The following is from a DOD press briefing on Tall Afar. The entire report is worth reading but this detailed description of the "terrorists" seems especially worthy of attention (via The Belmont Club):

I’d like just to briefly characterize the enemy, describe who we’re fighting here. This is an enemy, who when they came in, they removed all the imams from the mosques, and they replaced them with Islamic extremist laymen. They removed all the teachers from the schools and replaced them with people who had a fifth-grade education and who preached hatred and intolerance. They murdered people. In each of their cells that they have within the city has a direct action cell of about 100 or so fighters. They have a kidnapping and murder cell; they have a propaganda cell, a mortar cell, a sniper cell — a very high degree of organization here. And what the enemy did is to keep the population from performing other activities. To keep the population afraid, they kidnapped and murdered large numbers of the people here, and it was across the spectrum. A Sunni Turkmen imam was kidnapped and murdered. A very fine man, a city councilman, Councilman Suliman (sp), was pulled out of his car in front of his children and his wife and gunned down with about 30 gunshot wounds to his head. The enemy conducted indiscriminate mortar attacks against populated areas and wounded scores of children and killed many others. The enemy here did just the most horrible things you can imagine, in one case murdering a child, placing a booby trap within the child’s body and waiting for the parent to come recover the body of their child and exploding it to kill the parents. Beheadings and so forth.

Meanwhile the fifth column fourth estate continues to undermine the good guys: Poll: Fewer than half think U.S. will win in Iraq:

On Thursday, Bush tried again to portray Iraq as a front on the global war on terrorism that began with the attacks of September 11, 2001, saying a U.S. withdrawal would only embolden terrorists.

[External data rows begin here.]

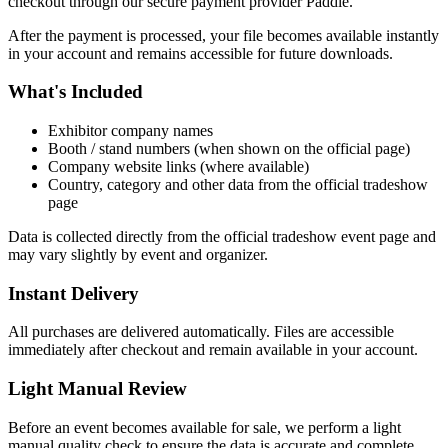
checkout through our secure payment provider Paddle.
After the payment is processed, your file becomes available instantly
in your account and remains accessible for future downloads.
What's Included
Exhibitor company names
Booth / stand numbers (when shown on the official page)
Company website links (where available)
Country, category and other data from the official tradeshow
page
Data is collected directly from the official tradeshow event page and
may vary slightly by event and organizer.
Instant Delivery
All purchases are delivered automatically. Files are accessible
immediately after checkout and remain available in your account.
Light Manual Review
Before an event becomes available for sale, we perform a light
manual quality check to ensure the data is accurate and complete.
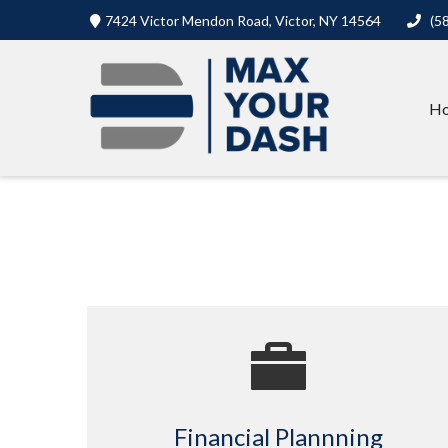
7424 Victor Mendon Road,
Victor,
NY
14564
(5
H
Financial Plannning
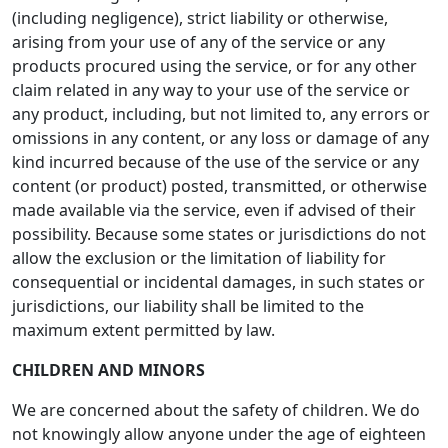
(including negligence), strict liability or otherwise,
arising from your use of any of the service or any
products procured using the service, or for any other
claim related in any way to your use of the service or
any product, including, but not limited to, any errors or
omissions in any content, or any loss or damage of any
kind incurred because of the use of the service or any
content (or product) posted, transmitted, or otherwise
made available via the service, even if advised of their
possibility. Because some states or jurisdictions do not
allow the exclusion or the limitation of liability for
consequential or incidental damages, in such states or
jurisdictions, our liability shall be limited to the
maximum extent permitted by law.
CHILDREN AND MINORS
We are concerned about the safety of children. We do
not knowingly allow anyone under the age of eighteen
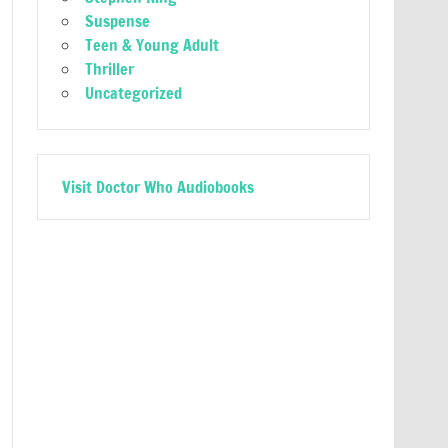
Suspense
Teen & Young Adult
Thriller
Uncategorized
Visit Doctor Who Audiobooks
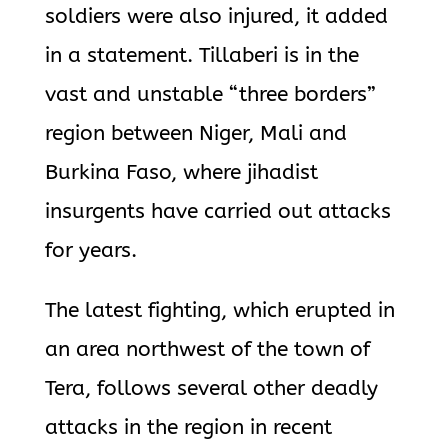
soldiers were also injured, it added
in a statement. Tillaberi is in the
vast and unstable “three borders”
region between Niger, Mali and
Burkina Faso, where jihadist
insurgents have carried out attacks
for years.
The latest fighting, which erupted in
an area northwest of the town of
Tera, follows several other deadly
attacks in the region in recent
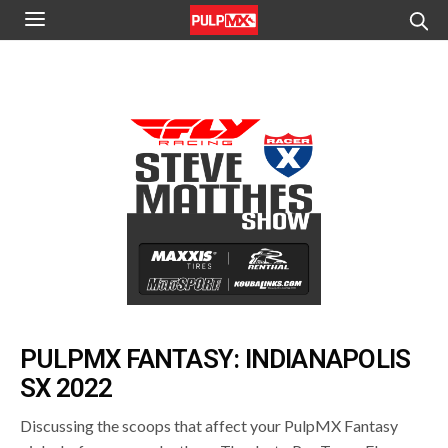
PULPMX FANTASY: INDIANAPOLIS
SX 2022
Discussing the scoops that affect your PulpMX Fantasy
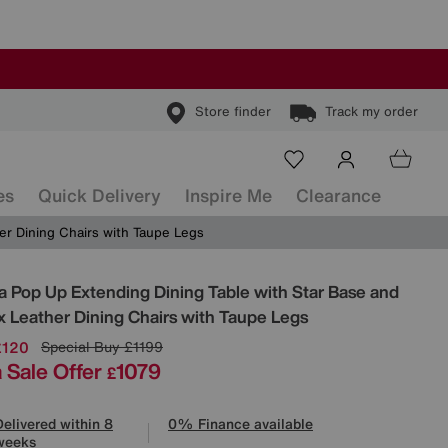
Store finder
Track my order
es
Quick Delivery
Inspire Me
Clearance
er Dining Chairs with Taupe Legs
ls
a Pop Up Extending Dining Table with Star Base and
x Leather Dining Chairs with Taupe Legs
£120
Special Buy
£1199
 Sale Offer
1079
£
Delivered within 8
0% Finance available
weeks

CNN tried again to portray the situation as hopeless and to pretend the Jihadis in Iraq have nothing whatsoever in common with the 9/11 hijackers.

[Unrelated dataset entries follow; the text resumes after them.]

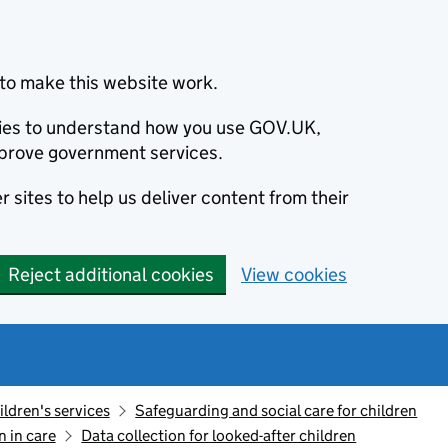
to make this website work.
okies to understand how you use GOV.UK,
prove government services.
 sites to help us deliver content from their
Reject additional cookies
View cookies
ildren's services
Safeguarding and social care for children
n in care
Data collection for looked-after children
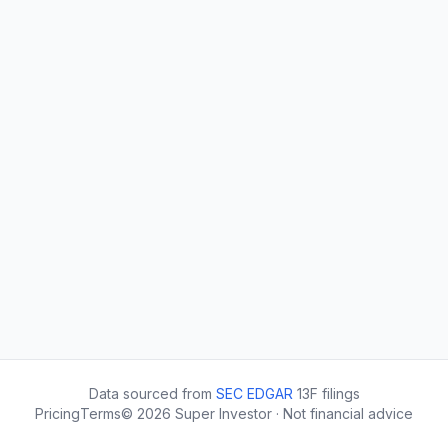
Data sourced from
SEC EDGAR
13F filings
Pricing
Terms
©
2026
Super Investor · Not financial advice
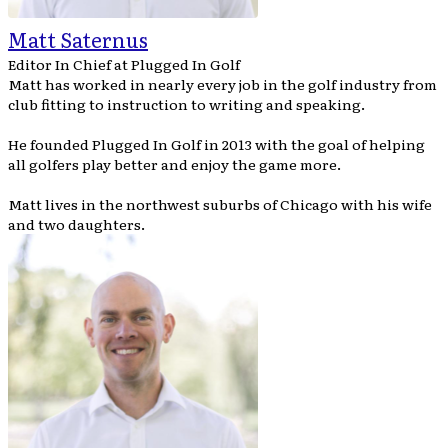
Matt Saternus
Editor In Chief
at
Plugged In Golf
Matt has worked in nearly every job in the golf industry from
club fitting to instruction to writing and speaking.
He founded Plugged In Golf in 2013 with the goal of helping
all golfers play better and enjoy the game more.
Matt lives in the northwest suburbs of Chicago with his wife
and two daughters.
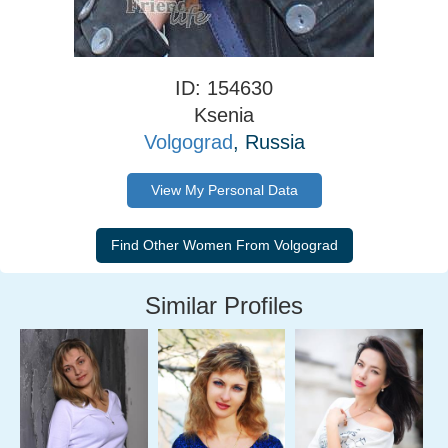
ID: 154630
Ksenia
Volgograd
, Russia
View My Personal Data
Similar Profiles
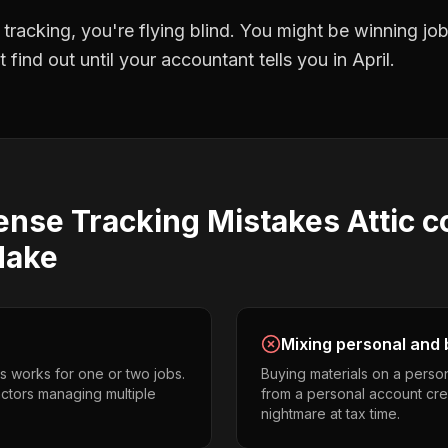
 tracking
, you're flying blind. You might be winning j
find out until your accountant tells you in April.
ense Tracking
Mistakes
Attic 
ake
Mixing personal and 
s works for one or two jobs.
Buying materials on a perso
actors managing multiple
from a personal account cr
nightmare at tax time.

The Cult of Multiculturalism

The Multiculturalists’ Anti-Anti-Terror War
By Rabbi Aryeh Spero
Human Events | August 15, 2005

They pontificate for the human rights of others — especially the enemy — more than for our own because that highlights, in their mind, how much more noble they are than the rest of us — morally superior to you and me.

. . .

In the eye of the cultural marxist, only Westerners — White Christian Westerners — can be guilty of racism, not, however, Islamicists, even at the moment they are preaching and practicing undeniable, virulent racism. Somehow that racism is neither organic nor religious/cultural, but “caused by us, our fault.”

How else could George Galloway justify his claim that: "[the US and UK] are the biggest rogue states in the world today"?